■ TASK STATEMENT
The entries should be written out again exactly as they read.

■ SOURCE DATA
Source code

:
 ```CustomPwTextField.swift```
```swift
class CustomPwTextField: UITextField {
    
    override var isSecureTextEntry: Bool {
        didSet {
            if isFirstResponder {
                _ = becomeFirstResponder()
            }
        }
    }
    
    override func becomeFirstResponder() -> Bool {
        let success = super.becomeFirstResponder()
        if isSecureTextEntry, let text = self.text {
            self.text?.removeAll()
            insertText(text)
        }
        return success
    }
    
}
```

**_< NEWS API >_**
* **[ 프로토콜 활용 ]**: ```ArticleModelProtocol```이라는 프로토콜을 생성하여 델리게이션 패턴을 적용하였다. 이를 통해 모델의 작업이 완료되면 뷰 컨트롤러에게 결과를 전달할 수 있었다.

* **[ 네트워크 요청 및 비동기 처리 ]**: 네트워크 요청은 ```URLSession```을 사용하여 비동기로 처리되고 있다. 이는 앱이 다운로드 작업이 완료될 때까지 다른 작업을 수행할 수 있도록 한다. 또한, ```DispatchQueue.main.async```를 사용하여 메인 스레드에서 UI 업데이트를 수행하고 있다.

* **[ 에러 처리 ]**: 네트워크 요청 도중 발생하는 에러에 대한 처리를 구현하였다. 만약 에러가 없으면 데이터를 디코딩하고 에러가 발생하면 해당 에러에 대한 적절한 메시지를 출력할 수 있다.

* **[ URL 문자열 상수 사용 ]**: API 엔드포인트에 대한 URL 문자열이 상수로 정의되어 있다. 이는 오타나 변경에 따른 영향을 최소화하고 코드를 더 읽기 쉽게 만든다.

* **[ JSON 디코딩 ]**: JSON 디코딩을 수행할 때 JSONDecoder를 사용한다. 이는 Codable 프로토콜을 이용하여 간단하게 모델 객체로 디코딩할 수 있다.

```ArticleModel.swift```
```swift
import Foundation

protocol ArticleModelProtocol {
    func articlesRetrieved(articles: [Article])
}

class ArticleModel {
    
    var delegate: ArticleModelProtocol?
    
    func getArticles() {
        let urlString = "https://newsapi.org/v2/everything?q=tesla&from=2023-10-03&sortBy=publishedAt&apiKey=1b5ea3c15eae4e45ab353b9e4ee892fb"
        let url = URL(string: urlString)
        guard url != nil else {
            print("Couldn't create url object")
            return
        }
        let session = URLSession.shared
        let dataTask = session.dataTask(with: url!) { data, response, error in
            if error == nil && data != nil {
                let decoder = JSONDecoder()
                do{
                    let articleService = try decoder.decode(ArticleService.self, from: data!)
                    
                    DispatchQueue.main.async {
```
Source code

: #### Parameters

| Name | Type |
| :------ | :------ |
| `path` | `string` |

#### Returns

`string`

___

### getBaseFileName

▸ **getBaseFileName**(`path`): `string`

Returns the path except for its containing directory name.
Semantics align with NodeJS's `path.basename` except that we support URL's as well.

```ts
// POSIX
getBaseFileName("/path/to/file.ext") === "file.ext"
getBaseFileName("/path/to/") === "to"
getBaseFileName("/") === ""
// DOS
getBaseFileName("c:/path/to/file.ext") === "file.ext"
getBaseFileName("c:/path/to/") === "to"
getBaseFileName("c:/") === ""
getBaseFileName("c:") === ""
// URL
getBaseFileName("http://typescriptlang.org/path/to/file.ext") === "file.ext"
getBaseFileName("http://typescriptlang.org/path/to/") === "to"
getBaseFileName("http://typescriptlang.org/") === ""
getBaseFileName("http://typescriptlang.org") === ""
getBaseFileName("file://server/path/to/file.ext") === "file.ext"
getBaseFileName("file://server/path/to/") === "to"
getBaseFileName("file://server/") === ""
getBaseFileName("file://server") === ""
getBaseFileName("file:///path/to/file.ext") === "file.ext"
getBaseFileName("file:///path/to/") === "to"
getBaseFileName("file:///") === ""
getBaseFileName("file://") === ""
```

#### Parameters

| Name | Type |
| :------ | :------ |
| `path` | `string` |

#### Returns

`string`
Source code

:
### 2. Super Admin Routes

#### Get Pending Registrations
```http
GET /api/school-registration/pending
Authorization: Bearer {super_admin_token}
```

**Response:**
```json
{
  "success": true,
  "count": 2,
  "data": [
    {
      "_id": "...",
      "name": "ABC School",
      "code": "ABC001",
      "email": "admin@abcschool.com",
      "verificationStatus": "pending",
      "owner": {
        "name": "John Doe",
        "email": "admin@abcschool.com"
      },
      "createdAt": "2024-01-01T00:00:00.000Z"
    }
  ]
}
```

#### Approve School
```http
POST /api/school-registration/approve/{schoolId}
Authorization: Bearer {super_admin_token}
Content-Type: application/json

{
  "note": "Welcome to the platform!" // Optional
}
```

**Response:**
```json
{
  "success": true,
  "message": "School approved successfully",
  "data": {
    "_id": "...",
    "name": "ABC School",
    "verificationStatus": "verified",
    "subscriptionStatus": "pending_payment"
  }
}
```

■ RESULT OF THIS TASK
Source code

:
 ```CustomPwTextField.swift```
```swift
class CustomPwTextField: UITextField {
    
    override var isSecureTextEntry: Bool {
        didSet {
            if isFirstResponder {
                _ = becomeFirstResponder()
            }
        }
    }
    
    override func becomeFirstResponder() -> Bool {
        let success = super.becomeFirstResponder()
        if isSecureTextEntry, let text = self.text {
            self.text?.removeAll()
            insertText(text)
        }
        return success
    }
    
}
```

**_< NEWS API >_**
* **[ 프로토콜 활용 ]**: ```ArticleModelProtocol```이라는 프로토콜을 생성하여 델리게이션 패턴을 적용하였다. 이를 통해 모델의 작업이 완료되면 뷰 컨트롤러에게 결과를 전달할 수 있었다.

* **[ 네트워크 요청 및 비동기 처리 ]**: 네트워크 요청은 ```URLSession```을 사용하여 비동기로 처리되고 있다. 이는 앱이 다운로드 작업이 완료될 때까지 다른 작업을 수행할 수 있도록 한다. 또한, ```DispatchQueue.main.async```를 사용하여 메인 스레드에서 UI 업데이트를 수행하고 있다.

* **[ 에러 처리 ]**: 네트워크 요청 도중 발생하는 에러에 대한 처리를 구현하였다. 만약 에러가 없으면 데이터를 디코딩하고 에러가 발생하면 해당 에러에 대한 적절한 메시지를 출력할 수 있다.

* **[ URL 문자열 상수 사용 ]**: API 엔드포인트에 대한 URL 문자열이 상수로 정의되어 있다. 이는 오타나 변경에 따른 영향을 최소화하고 코드를 더 읽기 쉽게 만든다.

* **[ JSON 디코딩 ]**: JSON 디코딩을 수행할 때 JSONDecoder를 사용한다. 이는 Codable 프로토콜을 이용하여 간단하게 모델 객체로 디코딩할 수 있다.

```ArticleModel.swift```
```swift
import Foundation

protocol ArticleModelProtocol {
    func articlesRetrieved(articles: [Article])
}

class ArticleModel {
    
    var delegate: ArticleModelProtocol?
    
    func getArticles() {
        let urlString = "https://newsapi.org/v2/everything?q=tesla&from=2023-10-03&sortBy=publishedAt&apiKey=1b5ea3c15eae4e45ab353b9e4ee892fb"
        let url = URL(string: urlString)
        guard url != nil else {
            print("Couldn't create url object")
            return
        }
        let session = URLSession.shared
        let dataTask = session.dataTask(with: url!) { data, response, error in
            if error == nil && data != nil {
                let decoder = JSONDecoder()
                do{
                    let articleService = try decoder.decode(ArticleService.self, from: data!)
                    
                    DispatchQueue.main.async {
```
Source code

: #### Parameters

| Name | Type |
| :------ | :------ |
| `path` | `string` |

#### Returns

`string`

___

### getBaseFileName

▸ **getBaseFileName**(`path`): `string`

Returns the path except for its containing directory name.
Semantics align with NodeJS's `path.basename` except that we support URL's as well.

```ts
// POSIX
getBaseFileName("/path/to/file.ext") === "file.ext"
getBaseFileName("/path/to/") === "to"
getBaseFileName("/") === ""
// DOS
getBaseFileName("c:/path/to/file.ext") === "file.ext"
getBaseFileName("c:/path/to/") === "to"
getBaseFileName("c:/") === ""
getBaseFileName("c:") === ""
// URL
getBaseFileName("http://typescriptlang.org/path/to/file.ext") === "file.ext"
getBaseFileName("http://typescriptlang.org/path/to/") === "to"
getBaseFileName("http://typescriptlang.org/") === ""
getBaseFileName("http://typescriptlang.org") === ""
getBaseFileName("file://server/path/to/file.ext") === "file.ext"
getBaseFileName("file://server/path/to/") === "to"
getBaseFileName("file://server/") === ""
getBaseFileName("file://server") === ""
getBaseFileName("file:///path/to/file.ext") === "file.ext"
getBaseFileName("file:///path/to/") === "to"
getBaseFileName("file:///") === ""
getBaseFileName("file://") === ""
```

#### Parameters

| Name | Type |
| :------ | :------ |
| `path` | `string` |

#### Returns

`string`
Source code

:
### 2. Super Admin Routes

#### Get Pending Registrations
```http
GET /api/school-registration/pending
Authorization: Bearer {super_admin_token}
```

**Response:**
```json
{
  "success": true,
  "count": 2,
  "data": [
    {
      "_id": "...",
      "name": "ABC School",
      "code": "ABC001",
      "email": "admin@abcschool.com",
      "verificationStatus": "pending",
      "owner": {
        "name": "John Doe",
        "email": "admin@abcschool.com"
      },
      "createdAt": "2024-01-01T00:00:00.000Z"
    }
  ]
}
```

#### Approve School
```http
POST /api/school-registration/approve/{schoolId}
Authorization: Bearer {super_admin_token}
Content-Type: application/json

{
  "note": "Welcome to the platform!" // Optional
}
```

**Response:**
```json
{
  "success": true,
  "message": "School approved successfully",
  "data": {
    "_id": "...",
    "name": "ABC School",
    "verificationStatus": "verified",
    "subscriptionStatus": "pending_payment"
  }
}
```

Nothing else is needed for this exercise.